As a religious–almost mystical–thinker, Gordon was something of an anomaly in the resolutely secular Zionist Labor movement of the early twentieth century. Yet the “religion of labor” advocated in his writings provided an inspiration for generations of Zionist pioneers and was the driving force behind the settlement of the land, the creation of a Jewish economy, and the ultimate establishment of the State of Israel.

Gordon’s Relevance Today

A century later, Gordon’s worldview seems increasingly incompatible with the values of Israeli society. Far from prizing labor, many Israelis are unwilling to undertake physical work in agriculture or industry. Those who are forced to take on these low paying jobs are not an ideological elite, but represent the bottom of the social pile. In an era when Israeli Jews aspire to work in high-tech and the free professions–reflecting a return to traditional diasporic occupational patterns–do A.D. Gordon’s ideas have anything to teach us?

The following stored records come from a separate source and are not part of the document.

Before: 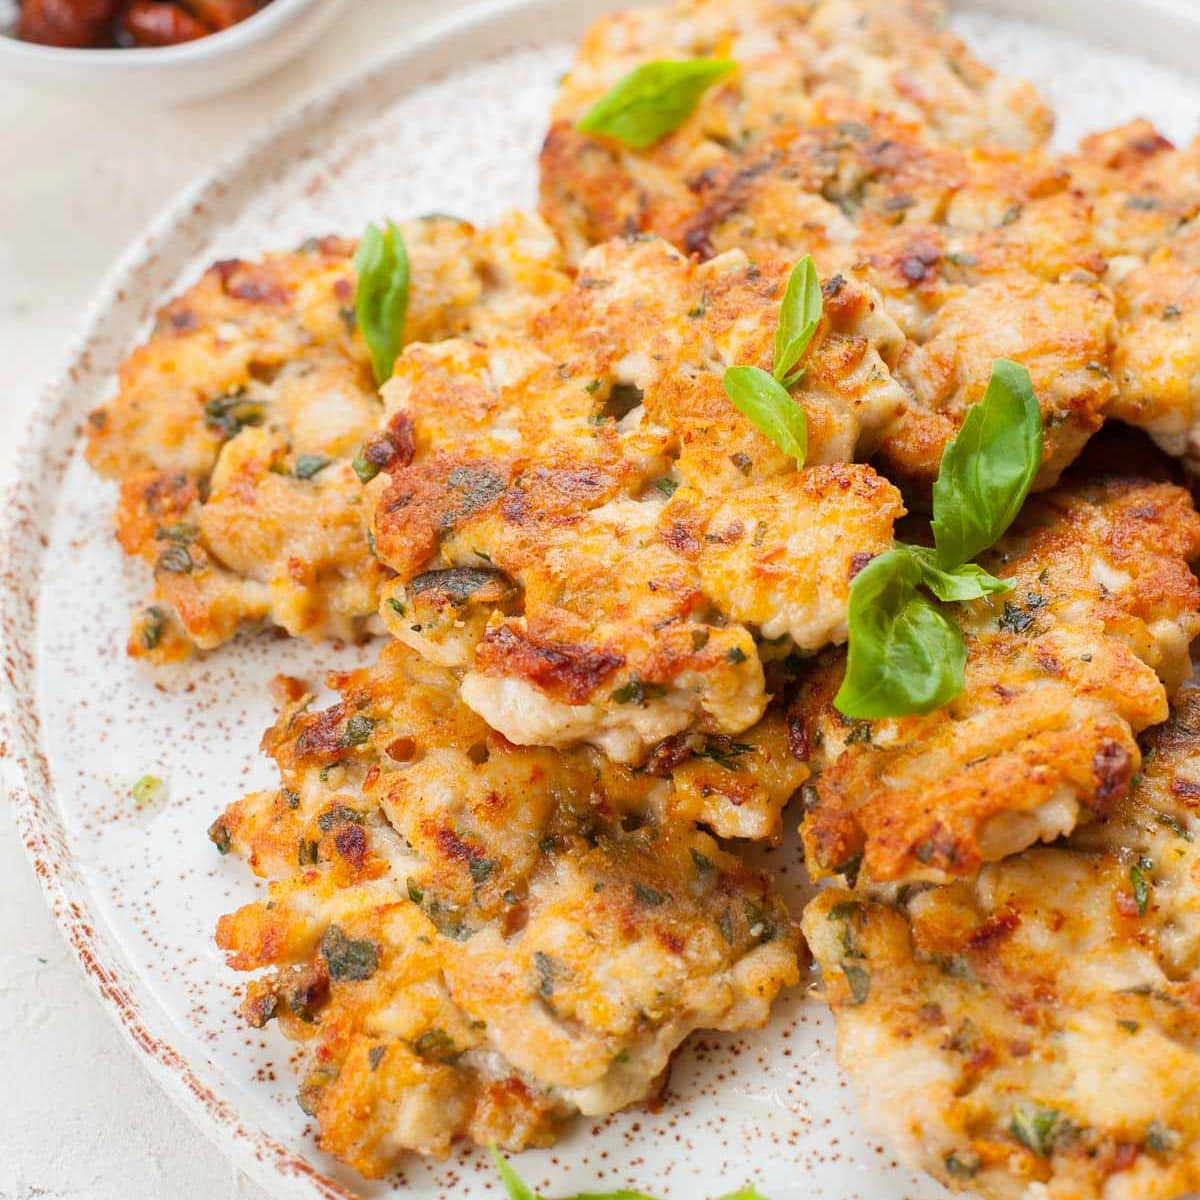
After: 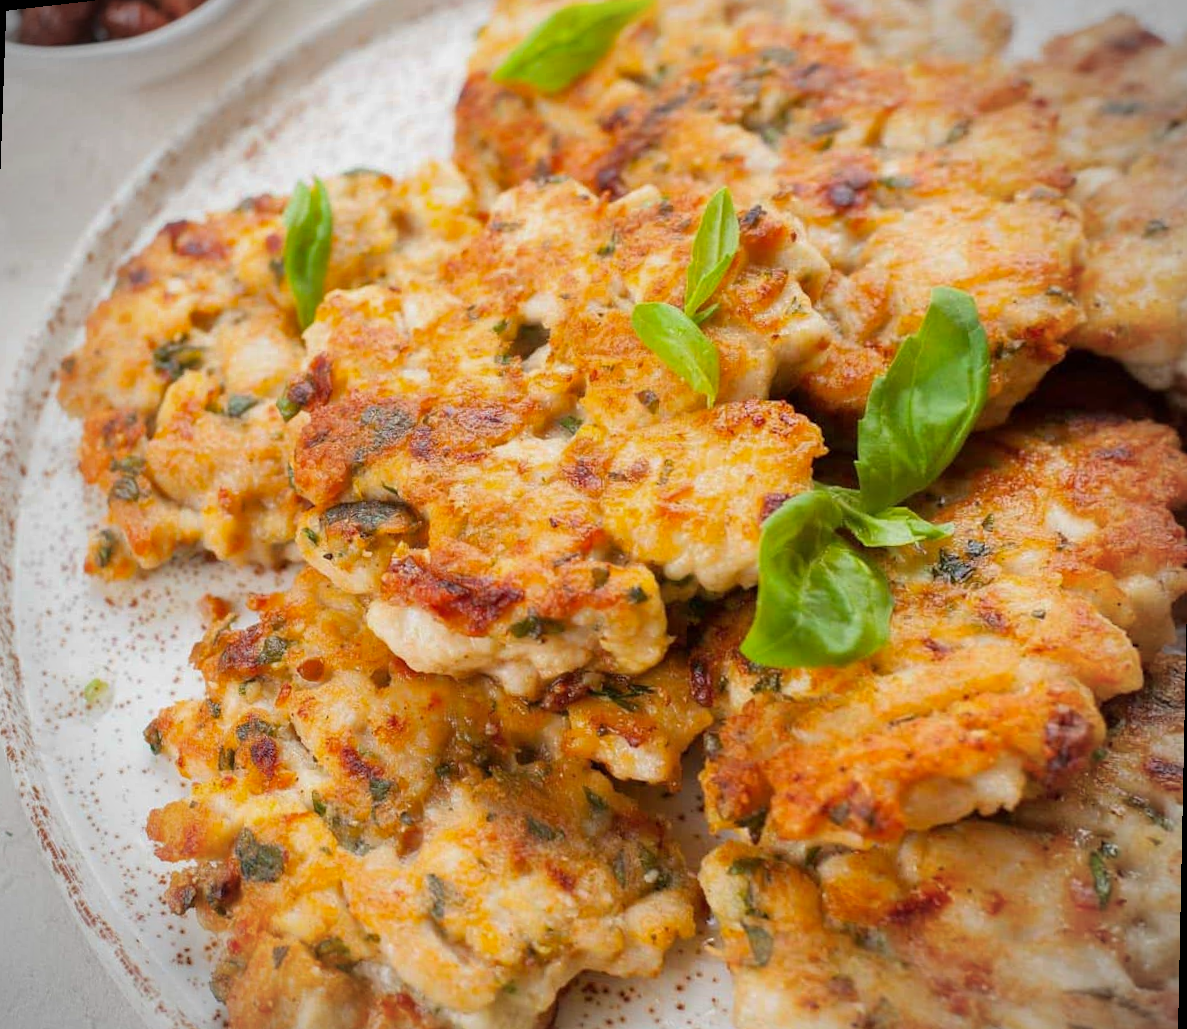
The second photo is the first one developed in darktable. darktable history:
vignetting: on, module defaults
rotate and perspective: rotation 1.69°, lens shift (vertical) -0.023, lens shift (horizontal) -0.291, crop left 0.025, crop right 0.988, crop top 0.092, crop bottom 0.842
shadows and highlights: shadows -20, white point adjustment -2, highlights -35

Gordon’s most obvious audience is the contemporary settler movement, whose all-consuming goal is to sink roots in the Land of Israel through creating Jewish settlements in Judea and Samaria (the West Bank). However, although they agree with Gordon about the importance of settling the land, a minority of today’s settlers share his estimation of manual labor’s supreme importance. Moreover, since the Oslo Accords and the Disengagement Plan, the very future of the settlement enterprise is under direct threat. Perhaps Gordon’s ideas are relevant to the establishment of new agricultural settlements in the Galilee and the Negev, but these are marginal ventures in today’s Israel.

A second opening for Gordon’s values is the area of environmentalism. For Gordon, the goal of the return to labor, and of Zionism itself, was the repair of human nature and, ultimately, of universal nature. The idea that industry should serve rather than damage nature mandates the curbing of consumerist excess and the shaping of the economy in line with the principles of sustainable development and environmental protection. In this sense, Gordon’s message takes on global, rather than purely Jewish-Israeli significance.

Finally, modern Israel suffers from a wide gap between rich and poor (among developed countries, only the USA has a higher inequality index), the erosion of workers’ rights, and the employment of migrant workers at salaries so low that Israelis cannot afford to take the jobs. Gordon’s belief in the dignity of labor combined with his passion for social justice provide a trenchant critique of this state of affairs.

Yet Gordon’s relevance is that his commitment to equality sprang not from doctrinaire and possibly outdated ideology, but from a basic faith in national and human solidarity. In “Human-Nation” he wrote: “Most clear-thinking people now feel that no man with a soul can be happy in the possession of luxuries while there are those in want of the material necessities of life. Neither can a regenerated humanity rest content in its spiritual wealth when there are so many whose souls are poverty-stricken.”